A few minutes after the start of fourth period, a student whom I do not know walks into my classroom, smiling.
"How are you?" he says. Behind him, another student appears in the doorway, and then, two more. These, I know. One will come again during eighth period.
"I am fine, how are all of you?"
"We are good," they say, "but we were kicked out of Social Studies."
I'm told that sweatshirt hoods need to be tucked into the backs of sweatshirts, in Social Studies class, and during the tucking-in process, one of the boys was having a bit of difficulty, causing the three kids near him to, well, laugh. I imagine that directing such fabric into a rather tight neckline behind your head could prove difficult, or, God forbid, funny. I wonder what pedagogic reason has motivated its concealment. It seems awfully uncomfortable.
"Can we stay here?" the students ask.
This sort of thing happens at least three times a week. Kids come to my room seeking cover, which I gladly give them, along with a little conversation and an English assignment. I feel as if I'm harboring fugitives.
In the past month, infractions warranting expulsion from class and a zero for the day, according to those charged, have included throwing a pencil up into the air and catching it, yawning and talking to the kid in the next seat. Granted, I have not witnessed the particular breaches of conduct and do not know if, in fact, mayhem or loss of life ensued because of them, but I have seen nothing on the news.
This kind of punishment disturbs me for a variety of reasons. First, the notion of punishment at a place of learning disturbs me. If you chastise people, they won't want to learn. If you yell at them and expel them from the premises and never check to see that they are okay, they won't learn, particularly from you. These students, who, by the way, represent a cross-section of kids, are told, simply to leave the class; the teachers do not tell them where to go or when to come back, if at all. At the public middle school where I teach, an entire grade is taught in about 15 portable classrooms. So, when a kid is thrown out, he is thrown out into the street. He can walk off of school property. He can get frostbite. So, the message becomes, "We don't care what happens to you, physically or intellectually." That is not a good message.

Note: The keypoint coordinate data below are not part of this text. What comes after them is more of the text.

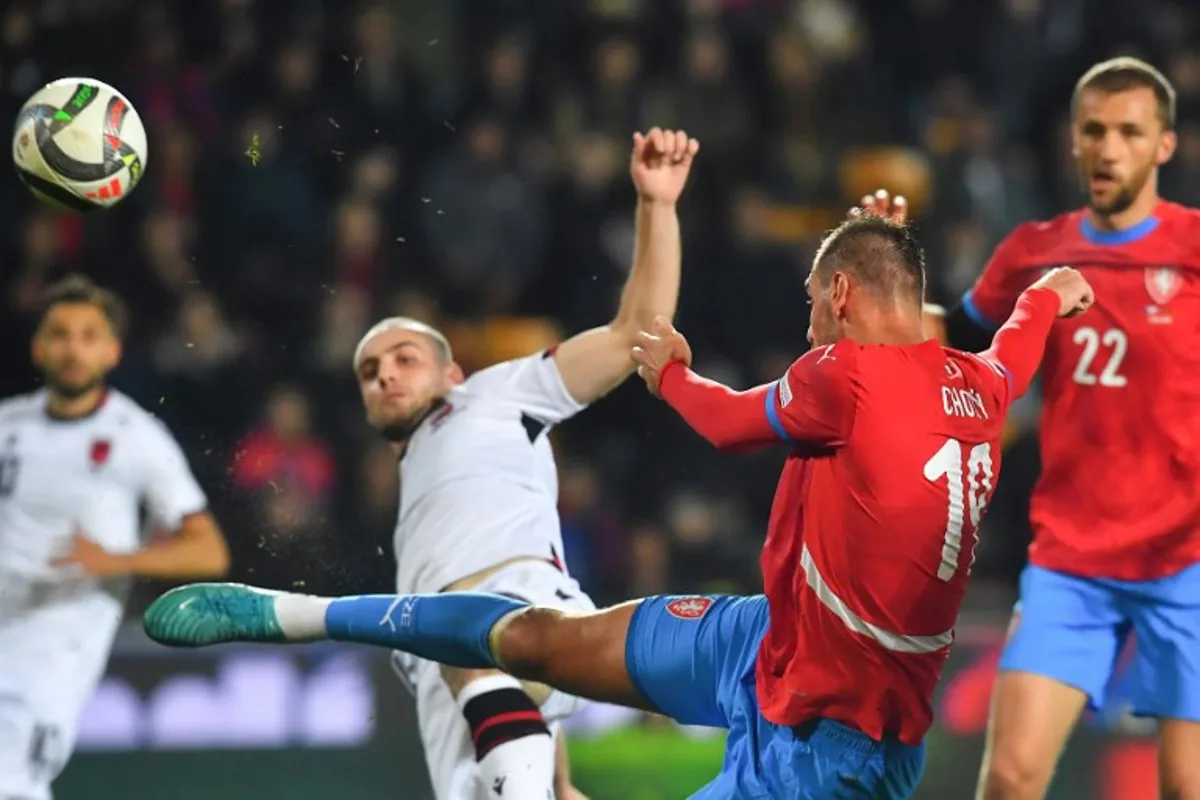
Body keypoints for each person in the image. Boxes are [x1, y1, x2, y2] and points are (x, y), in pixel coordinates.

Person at [142, 216, 1093, 799]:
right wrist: (1052, 290)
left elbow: (723, 425)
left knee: (528, 648)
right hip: (764, 642)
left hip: (828, 753)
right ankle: (291, 613)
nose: (806, 320)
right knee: (537, 638)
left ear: (840, 294)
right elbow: (1021, 337)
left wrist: (666, 371)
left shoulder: (840, 371)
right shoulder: (986, 383)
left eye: (812, 301)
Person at [864, 56, 1200, 800]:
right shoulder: (1033, 253)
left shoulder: (1195, 246)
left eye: (1129, 132)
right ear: (1071, 142)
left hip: (1187, 562)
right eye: (1094, 132)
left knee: (1186, 787)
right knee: (1010, 779)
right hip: (1072, 563)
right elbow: (950, 342)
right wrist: (890, 273)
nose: (1109, 149)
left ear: (1164, 146)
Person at [342, 128, 698, 800]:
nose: (385, 374)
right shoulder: (415, 489)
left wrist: (657, 206)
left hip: (507, 622)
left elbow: (635, 333)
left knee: (459, 635)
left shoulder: (493, 395)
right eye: (369, 370)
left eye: (404, 358)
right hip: (469, 682)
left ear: (452, 371)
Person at [0, 275, 230, 800]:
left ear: (111, 351)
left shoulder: (137, 439)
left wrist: (115, 559)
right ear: (39, 348)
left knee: (13, 780)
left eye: (87, 336)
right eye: (59, 334)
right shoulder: (8, 425)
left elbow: (209, 550)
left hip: (54, 647)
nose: (72, 348)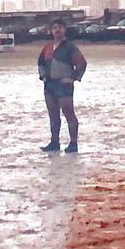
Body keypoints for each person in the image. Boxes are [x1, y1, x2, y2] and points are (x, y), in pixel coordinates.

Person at [37, 19, 87, 153]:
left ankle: (73, 143)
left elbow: (82, 64)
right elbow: (40, 63)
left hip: (64, 86)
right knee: (53, 115)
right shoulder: (47, 47)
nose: (57, 30)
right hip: (49, 85)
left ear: (64, 30)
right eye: (54, 28)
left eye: (59, 27)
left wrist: (73, 78)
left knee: (68, 113)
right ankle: (54, 142)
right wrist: (43, 76)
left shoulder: (70, 47)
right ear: (51, 31)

Second, the kids who come to my class seem sincerely upset by the practice. They know what warrants unacceptable behavior. They have seen police officers haul kids off in handcuffs for fighting on the playground during lunch. If they were to disrupt a room of people, they would know it. These are not those kinds of kids. The child who yawned is an A student. He got the best grade, out of 400, on an essay writing test. At a school where the majority writes on a third grade level, he should be prized. He told me that many teachers have no patience.
Administrators like to toss around the words, "control," and "manage." Can the teacher "control" the students? Is she proficient at "classroom management?" Are all the sheep with the herd? I think that if a teacher removes a student for playing with a pencil, she has lost. She has failed to think of a solution that serves the student, the class and herself.
It just seems obvious that if a kid likes to manipulate writing implements, it might make sense to stand him up in front of the board with a marker. Make him The Taker of Notes. If a kid yawns, invite him to lead the class in a three-minute stretch. If a kid likes to chat, pair him up with someone who doesn't. You know, use common sense, based on human nature. Child nature. Parent nature. Would you throw your own child into the wilderness and lock the door behind him?
"It's a beautiful day," I say to the kids with the sweatshirt problem. "You know, you could have played around on the field, by that corner where no one can see you. But you came here to work on commas."
"Yeah," they say.
"I think that's great. Thank you for doing that."
At the end of class, I tell them to be smarter than their teachers. You need the Social Studies. Get the Social Studies, even if you have to stick a wad of fleece between your scapula. I give them a parting gift on the way out, their very own "When To Use Commas" hand-out, hot off the press. They thank me and take off down the portable steps, slipping into the crowd on the way to lunch.